Jegliche Diskussion darüber sei zu früh und kontraproduktiv, hieß es in irischen Diplomatenkreisen. Die Stimmung im Lande sei derzeit ziemlich kritisch, die Chancen auf ein Ja seien relativ gering. Man wolle außerdem eine ausführliche Umfrage über die Motive derjenigen abwarten, die mit Nein stimmten. Damit wird es aber immer unwahrscheinlicher, dass es in Irland noch vor den EU-Parlamentswahlen im Frühsommer 2009 ein neues Votum gibt und der Vertrag in Kraft treten könnte. Das aber hätte weitreichende Auswirkungen auf die EU-Institutionen. Denn das Parlament sollte von 785 auf 751 Abgeordnete verkleinert werden, und ohne Reformvertrag muss die EU-Kommission nach dem geltenden Vertrag von Nizza ab 2009 weniger Kommissare haben als die EU Mitgliedstaaten.

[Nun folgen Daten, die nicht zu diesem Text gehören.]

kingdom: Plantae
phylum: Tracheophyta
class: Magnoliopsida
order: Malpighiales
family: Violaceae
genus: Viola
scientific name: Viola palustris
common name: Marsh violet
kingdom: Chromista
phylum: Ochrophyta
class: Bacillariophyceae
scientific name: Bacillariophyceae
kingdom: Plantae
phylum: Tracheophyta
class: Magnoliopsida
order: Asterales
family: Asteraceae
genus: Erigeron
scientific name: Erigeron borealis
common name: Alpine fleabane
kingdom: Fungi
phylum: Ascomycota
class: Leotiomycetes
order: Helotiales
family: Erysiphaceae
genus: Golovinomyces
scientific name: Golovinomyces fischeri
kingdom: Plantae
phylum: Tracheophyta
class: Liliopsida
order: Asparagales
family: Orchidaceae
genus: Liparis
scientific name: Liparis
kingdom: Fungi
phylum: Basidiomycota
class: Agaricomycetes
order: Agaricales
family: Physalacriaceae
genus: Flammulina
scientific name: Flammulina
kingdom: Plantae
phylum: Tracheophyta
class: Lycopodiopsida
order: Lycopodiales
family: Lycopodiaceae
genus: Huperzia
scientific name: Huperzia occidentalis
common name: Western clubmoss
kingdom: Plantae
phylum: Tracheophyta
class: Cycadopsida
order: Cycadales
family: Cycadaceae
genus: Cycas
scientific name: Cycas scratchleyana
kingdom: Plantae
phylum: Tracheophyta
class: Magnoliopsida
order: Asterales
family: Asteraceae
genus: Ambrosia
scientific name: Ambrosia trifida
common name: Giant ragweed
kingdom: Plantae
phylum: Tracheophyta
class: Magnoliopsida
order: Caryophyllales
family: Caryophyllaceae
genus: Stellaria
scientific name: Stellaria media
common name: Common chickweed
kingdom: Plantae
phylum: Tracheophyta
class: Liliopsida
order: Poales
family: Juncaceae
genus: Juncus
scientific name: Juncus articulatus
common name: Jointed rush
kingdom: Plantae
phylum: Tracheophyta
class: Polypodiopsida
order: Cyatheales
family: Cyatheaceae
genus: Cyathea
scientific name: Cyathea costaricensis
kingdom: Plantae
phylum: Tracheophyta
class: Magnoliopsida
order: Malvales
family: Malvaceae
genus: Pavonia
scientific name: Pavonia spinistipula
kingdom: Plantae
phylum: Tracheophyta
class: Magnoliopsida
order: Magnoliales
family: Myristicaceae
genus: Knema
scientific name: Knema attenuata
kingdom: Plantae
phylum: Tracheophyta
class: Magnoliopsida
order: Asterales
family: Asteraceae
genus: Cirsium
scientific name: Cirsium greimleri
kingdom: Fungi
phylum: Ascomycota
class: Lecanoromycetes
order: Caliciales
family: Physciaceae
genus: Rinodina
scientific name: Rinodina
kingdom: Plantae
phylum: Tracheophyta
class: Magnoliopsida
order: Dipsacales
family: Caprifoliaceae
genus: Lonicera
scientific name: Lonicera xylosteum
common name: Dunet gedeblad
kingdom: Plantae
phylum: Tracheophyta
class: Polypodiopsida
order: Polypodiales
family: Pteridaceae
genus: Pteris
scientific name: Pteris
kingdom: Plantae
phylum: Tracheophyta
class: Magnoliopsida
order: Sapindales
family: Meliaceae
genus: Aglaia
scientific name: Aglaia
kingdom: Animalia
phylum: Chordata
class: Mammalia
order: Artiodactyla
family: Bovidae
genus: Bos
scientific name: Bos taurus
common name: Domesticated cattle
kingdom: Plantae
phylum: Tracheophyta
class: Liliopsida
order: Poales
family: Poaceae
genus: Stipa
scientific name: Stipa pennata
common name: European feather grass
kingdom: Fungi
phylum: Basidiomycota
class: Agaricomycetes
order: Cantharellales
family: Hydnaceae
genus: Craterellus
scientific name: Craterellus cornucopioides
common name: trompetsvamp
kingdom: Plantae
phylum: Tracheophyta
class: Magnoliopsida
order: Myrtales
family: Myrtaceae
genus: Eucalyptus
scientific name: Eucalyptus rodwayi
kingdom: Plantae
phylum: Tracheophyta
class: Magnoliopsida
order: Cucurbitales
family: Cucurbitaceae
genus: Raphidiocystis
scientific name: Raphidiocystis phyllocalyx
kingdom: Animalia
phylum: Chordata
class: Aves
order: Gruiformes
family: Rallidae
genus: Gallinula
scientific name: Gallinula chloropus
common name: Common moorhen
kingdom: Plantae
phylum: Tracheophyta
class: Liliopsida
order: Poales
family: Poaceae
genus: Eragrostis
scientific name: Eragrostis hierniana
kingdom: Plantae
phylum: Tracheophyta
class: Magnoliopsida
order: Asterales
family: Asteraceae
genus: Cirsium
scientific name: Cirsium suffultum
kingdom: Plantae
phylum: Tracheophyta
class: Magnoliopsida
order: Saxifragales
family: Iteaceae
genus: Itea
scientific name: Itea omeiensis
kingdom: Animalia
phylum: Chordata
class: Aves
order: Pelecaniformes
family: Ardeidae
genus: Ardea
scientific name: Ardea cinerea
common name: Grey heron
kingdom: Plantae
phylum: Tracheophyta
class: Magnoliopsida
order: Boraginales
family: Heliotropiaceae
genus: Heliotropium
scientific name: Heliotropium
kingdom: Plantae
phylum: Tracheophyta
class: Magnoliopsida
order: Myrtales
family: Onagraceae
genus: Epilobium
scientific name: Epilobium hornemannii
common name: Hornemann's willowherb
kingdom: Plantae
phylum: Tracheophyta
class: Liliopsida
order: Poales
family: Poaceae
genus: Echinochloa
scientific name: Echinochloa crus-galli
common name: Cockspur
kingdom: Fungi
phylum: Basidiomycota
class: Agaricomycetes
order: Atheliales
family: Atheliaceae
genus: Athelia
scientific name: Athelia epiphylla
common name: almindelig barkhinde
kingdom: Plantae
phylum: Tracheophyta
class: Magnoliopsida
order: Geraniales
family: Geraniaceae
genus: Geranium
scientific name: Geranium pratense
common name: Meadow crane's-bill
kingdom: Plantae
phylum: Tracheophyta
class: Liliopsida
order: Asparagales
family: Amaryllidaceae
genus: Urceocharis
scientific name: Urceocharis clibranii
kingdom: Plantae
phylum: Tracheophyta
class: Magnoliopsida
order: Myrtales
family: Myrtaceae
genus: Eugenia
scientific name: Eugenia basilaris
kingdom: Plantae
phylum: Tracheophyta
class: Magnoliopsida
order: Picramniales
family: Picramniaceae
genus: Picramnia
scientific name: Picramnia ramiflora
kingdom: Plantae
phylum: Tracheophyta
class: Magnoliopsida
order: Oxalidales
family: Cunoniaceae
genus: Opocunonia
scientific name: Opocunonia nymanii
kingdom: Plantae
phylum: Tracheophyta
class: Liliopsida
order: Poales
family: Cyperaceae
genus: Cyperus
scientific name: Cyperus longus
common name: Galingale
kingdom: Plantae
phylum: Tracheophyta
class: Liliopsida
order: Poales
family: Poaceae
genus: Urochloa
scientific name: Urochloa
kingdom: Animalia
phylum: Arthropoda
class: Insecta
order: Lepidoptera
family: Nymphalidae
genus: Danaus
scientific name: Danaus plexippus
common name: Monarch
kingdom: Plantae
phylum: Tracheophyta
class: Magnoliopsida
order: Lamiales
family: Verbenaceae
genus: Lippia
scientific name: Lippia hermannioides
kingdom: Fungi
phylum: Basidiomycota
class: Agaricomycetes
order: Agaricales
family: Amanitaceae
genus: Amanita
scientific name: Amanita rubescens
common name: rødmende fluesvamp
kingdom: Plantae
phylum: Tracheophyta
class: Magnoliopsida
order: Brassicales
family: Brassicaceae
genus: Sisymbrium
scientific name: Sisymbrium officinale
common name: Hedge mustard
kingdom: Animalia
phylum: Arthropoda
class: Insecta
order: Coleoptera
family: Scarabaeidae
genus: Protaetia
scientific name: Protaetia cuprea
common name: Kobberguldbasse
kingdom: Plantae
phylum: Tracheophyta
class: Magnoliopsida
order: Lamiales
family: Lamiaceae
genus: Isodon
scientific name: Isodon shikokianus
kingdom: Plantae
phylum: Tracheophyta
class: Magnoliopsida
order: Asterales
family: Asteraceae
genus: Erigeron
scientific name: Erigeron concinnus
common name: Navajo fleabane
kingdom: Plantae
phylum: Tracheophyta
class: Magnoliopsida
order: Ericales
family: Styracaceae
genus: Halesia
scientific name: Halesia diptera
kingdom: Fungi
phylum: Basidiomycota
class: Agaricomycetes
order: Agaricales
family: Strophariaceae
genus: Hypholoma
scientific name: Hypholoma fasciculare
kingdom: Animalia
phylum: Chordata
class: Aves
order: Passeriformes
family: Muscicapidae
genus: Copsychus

Damit würde spätestens im Sommer 2009 die Entscheidung anstehen, welche Länder in der neuen Legislaturperiode auf ihren Kommissar verzichten müssten. Ein Ausweg wäre hier ein Beschluss der Staats- und Regierungschefs, auf die Verkleinerung der Kommission zu verzichten - im Vertrag von Nizza wie auch im Reformvertrag. Mit diesem neuen "Angebot" könnte der Vertrag dann den Iren erneut vorgelegt werden. (mimo/DER STANDARD, Printausgabe, 6./7. 9. 2008)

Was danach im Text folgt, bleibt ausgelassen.